**Study text**
Skip to content

Subject keys

Overview

This page documents how subject IDs are handled across cohorts (UKB, GARD, CHA, etc.), and clarifies that raw identifiers and mapping tables never live in this repository. Only schemas and conventions are stored here.

UK Biobank (UKB)

  • Primary ID: eid
  • Used as the join key across:
    • genetics/WES tables (ukb_wes.yaml)
    • sMRI features (ukb_smri_freesurfer.yaml)
    • fMRI tensors (ukb_fmri_tensor.yaml)
    • manifest (ukb_manifest_stub.yaml)
  • Derived IDs:
  • Analysis repos may define hashed IDs (e.g., ukb_hash_id = SHA256(eid + salt)), but the mapping from eid to hash must remain in secure infrastructure, not in this KB.

CHA developmental cohort

  • Primary ID: subject_id (local, non-PHI)

**Work request**
List every YAML file name that the subject keys page gives for UK Biobank tables.

**Information**

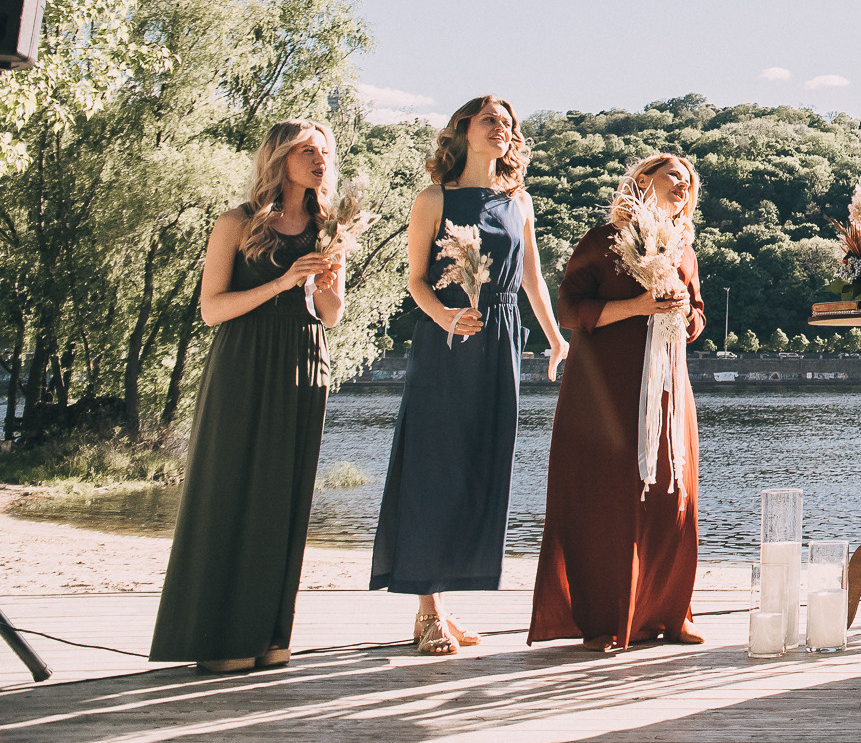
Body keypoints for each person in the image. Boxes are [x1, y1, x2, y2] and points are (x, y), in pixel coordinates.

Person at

==

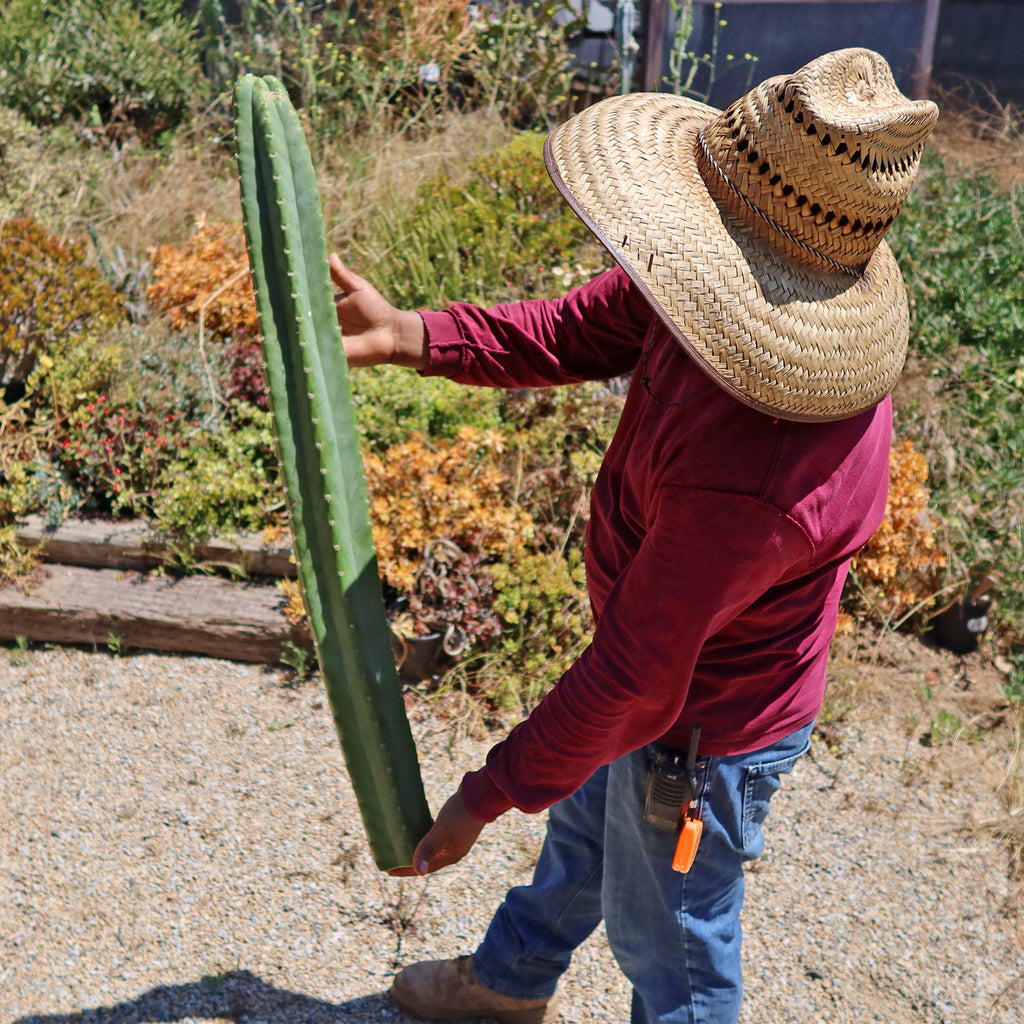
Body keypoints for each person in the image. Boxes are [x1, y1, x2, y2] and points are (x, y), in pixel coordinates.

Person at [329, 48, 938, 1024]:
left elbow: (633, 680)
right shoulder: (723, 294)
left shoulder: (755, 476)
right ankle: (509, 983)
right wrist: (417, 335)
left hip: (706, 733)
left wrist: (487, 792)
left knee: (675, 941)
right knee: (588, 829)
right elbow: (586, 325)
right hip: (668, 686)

**Solved problem**
ukb_wes.yaml, ukb_smri_freesurfer.yaml, ukb_fmri_tensor.yaml, ukb_manifest_stub.yaml